Stored entries
▼▼▼

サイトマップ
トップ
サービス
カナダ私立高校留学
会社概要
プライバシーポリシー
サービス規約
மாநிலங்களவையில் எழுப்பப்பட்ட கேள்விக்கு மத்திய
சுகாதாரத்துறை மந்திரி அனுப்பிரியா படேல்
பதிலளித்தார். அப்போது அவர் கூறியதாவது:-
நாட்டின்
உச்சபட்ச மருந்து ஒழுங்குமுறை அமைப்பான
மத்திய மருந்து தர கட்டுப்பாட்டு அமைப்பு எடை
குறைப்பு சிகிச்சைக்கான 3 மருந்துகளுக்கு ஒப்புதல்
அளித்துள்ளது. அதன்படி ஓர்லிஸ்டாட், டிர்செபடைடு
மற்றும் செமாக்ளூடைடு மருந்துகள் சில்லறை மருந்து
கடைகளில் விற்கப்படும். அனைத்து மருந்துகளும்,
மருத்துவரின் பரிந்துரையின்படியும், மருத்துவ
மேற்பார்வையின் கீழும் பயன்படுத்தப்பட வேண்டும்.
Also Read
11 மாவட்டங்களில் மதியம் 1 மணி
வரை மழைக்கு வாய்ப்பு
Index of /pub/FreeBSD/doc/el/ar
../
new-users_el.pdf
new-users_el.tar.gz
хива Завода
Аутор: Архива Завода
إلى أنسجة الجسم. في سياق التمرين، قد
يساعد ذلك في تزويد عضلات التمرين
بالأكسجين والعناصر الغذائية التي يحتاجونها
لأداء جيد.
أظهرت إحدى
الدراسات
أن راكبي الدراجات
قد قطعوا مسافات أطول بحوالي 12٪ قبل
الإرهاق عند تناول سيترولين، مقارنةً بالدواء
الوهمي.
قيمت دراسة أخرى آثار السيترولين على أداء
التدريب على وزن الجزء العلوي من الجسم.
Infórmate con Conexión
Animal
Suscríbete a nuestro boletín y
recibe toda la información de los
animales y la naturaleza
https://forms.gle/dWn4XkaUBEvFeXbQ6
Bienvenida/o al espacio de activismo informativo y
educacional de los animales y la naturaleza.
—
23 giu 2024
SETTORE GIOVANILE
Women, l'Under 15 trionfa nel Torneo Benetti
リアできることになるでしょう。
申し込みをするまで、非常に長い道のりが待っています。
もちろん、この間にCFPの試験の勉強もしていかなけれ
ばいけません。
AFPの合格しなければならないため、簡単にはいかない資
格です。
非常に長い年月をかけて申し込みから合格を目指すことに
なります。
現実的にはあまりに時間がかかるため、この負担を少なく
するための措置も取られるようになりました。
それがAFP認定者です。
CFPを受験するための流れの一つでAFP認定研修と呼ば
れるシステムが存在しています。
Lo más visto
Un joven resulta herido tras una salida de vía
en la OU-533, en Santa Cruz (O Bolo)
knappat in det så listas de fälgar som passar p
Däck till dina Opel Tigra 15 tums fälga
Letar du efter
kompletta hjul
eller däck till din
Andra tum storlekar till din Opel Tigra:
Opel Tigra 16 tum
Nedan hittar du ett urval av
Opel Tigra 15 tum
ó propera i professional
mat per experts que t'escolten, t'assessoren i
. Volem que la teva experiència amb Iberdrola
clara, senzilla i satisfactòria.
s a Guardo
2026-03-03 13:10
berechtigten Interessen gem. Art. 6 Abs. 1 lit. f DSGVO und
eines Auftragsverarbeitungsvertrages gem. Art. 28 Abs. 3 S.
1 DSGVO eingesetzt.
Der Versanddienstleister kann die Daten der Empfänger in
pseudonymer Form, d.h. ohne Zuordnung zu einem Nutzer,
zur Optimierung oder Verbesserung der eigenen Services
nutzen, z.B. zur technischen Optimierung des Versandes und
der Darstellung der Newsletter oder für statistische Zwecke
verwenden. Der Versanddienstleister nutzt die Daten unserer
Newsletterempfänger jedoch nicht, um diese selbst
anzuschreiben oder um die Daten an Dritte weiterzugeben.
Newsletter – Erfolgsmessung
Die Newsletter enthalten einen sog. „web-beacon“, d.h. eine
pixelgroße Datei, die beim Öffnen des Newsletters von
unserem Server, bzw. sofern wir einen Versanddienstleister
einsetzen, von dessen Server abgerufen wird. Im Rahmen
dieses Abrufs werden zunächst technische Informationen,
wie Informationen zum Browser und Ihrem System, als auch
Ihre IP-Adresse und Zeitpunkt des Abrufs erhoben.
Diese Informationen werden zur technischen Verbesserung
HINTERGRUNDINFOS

▲▲▲

▸ To do: Reproduce the entries above in full by retyping them exactly.

▸ Response to the task:
サイトマップ
トップ
サービス
カナダ私立高校留学
会社概要
プライバシーポリシー
サービス規約
மாநிலங்களவையில் எழுப்பப்பட்ட கேள்விக்கு மத்திய
சுகாதாரத்துறை மந்திரி அனுப்பிரியா படேல்
பதிலளித்தார். அப்போது அவர் கூறியதாவது:-
நாட்டின்
உச்சபட்ச மருந்து ஒழுங்குமுறை அமைப்பான
மத்திய மருந்து தர கட்டுப்பாட்டு அமைப்பு எடை
குறைப்பு சிகிச்சைக்கான 3 மருந்துகளுக்கு ஒப்புதல்
அளித்துள்ளது. அதன்படி ஓர்லிஸ்டாட், டிர்செபடைடு
மற்றும் செமாக்ளூடைடு மருந்துகள் சில்லறை மருந்து
கடைகளில் விற்கப்படும். அனைத்து மருந்துகளும்,
மருத்துவரின் பரிந்துரையின்படியும், மருத்துவ
மேற்பார்வையின் கீழும் பயன்படுத்தப்பட வேண்டும்.
Also Read
11 மாவட்டங்களில் மதியம் 1 மணி
வரை மழைக்கு வாய்ப்பு
Index of /pub/FreeBSD/doc/el/ar
../
new-users_el.pdf
new-users_el.tar.gz
хива Завода
Аутор: Архива Завода
إلى أنسجة الجسم. في سياق التمرين، قد
يساعد ذلك في تزويد عضلات التمرين
بالأكسجين والعناصر الغذائية التي يحتاجونها
لأداء جيد.
أظهرت إحدى
الدراسات
أن راكبي الدراجات
قد قطعوا مسافات أطول بحوالي 12٪ قبل
الإرهاق عند تناول سيترولين، مقارنةً بالدواء
الوهمي.
قيمت دراسة أخرى آثار السيترولين على أداء
التدريب على وزن الجزء العلوي من الجسم.
Infórmate con Conexión
Animal
Suscríbete a nuestro boletín y
recibe toda la información de los
animales y la naturaleza
https://forms.gle/dWn4XkaUBEvFeXbQ6
Bienvenida/o al espacio de activismo informativo y
educacional de los animales y la naturaleza.
—
23 giu 2024
SETTORE GIOVANILE
Women, l'Under 15 trionfa nel Torneo Benetti
リアできることになるでしょう。
申し込みをするまで、非常に長い道のりが待っています。
もちろん、この間にCFPの試験の勉強もしていかなけれ
ばいけません。
AFPの合格しなければならないため、簡単にはいかない資
格です。
非常に長い年月をかけて申し込みから合格を目指すことに
なります。
現実的にはあまりに時間がかかるため、この負担を少なく
するための措置も取られるようになりました。
それがAFP認定者です。
CFPを受験するための流れの一つでAFP認定研修と呼ば
れるシステムが存在しています。
Lo más visto
Un joven resulta herido tras una salida de vía
en la OU-533, en Santa Cruz (O Bolo)
knappat in det så listas de fälgar som passar p
Däck till dina Opel Tigra 15 tums fälga
Letar du efter
kompletta hjul
eller däck till din
Andra tum storlekar till din Opel Tigra:
Opel Tigra 16 tum
Nedan hittar du ett urval av
Opel Tigra 15 tum
ó propera i professional
mat per experts que t'escolten, t'assessoren i
. Volem que la teva experiència amb Iberdrola
clara, senzilla i satisfactòria.
s a Guardo
2026-03-03 13:10
berechtigten Interessen gem. Art. 6 Abs. 1 lit. f DSGVO und
eines Auftragsverarbeitungsvertrages gem. Art. 28 Abs. 3 S.
1 DSGVO eingesetzt.
Der Versanddienstleister kann die Daten der Empfänger in
pseudonymer Form, d.h. ohne Zuordnung zu einem Nutzer,
zur Optimierung oder Verbesserung der eigenen Services
nutzen, z.B. zur technischen Optimierung des Versandes und
der Darstellung der Newsletter oder für statistische Zwecke
verwenden. Der Versanddienstleister nutzt die Daten unserer
Newsletterempfänger jedoch nicht, um diese selbst
anzuschreiben oder um die Daten an Dritte weiterzugeben.
Newsletter – Erfolgsmessung
Die Newsletter enthalten einen sog. „web-beacon“, d.h. eine
pixelgroße Datei, die beim Öffnen des Newsletters von
unserem Server, bzw. sofern wir einen Versanddienstleister
einsetzen, von dessen Server abgerufen wird. Im Rahmen
dieses Abrufs werden zunächst technische Informationen,
wie Informationen zum Browser und Ihrem System, als auch
Ihre IP-Adresse und Zeitpunkt des Abrufs erhoben.
Diese Informationen werden zur technischen Verbesserung
HINTERGRUNDINFOS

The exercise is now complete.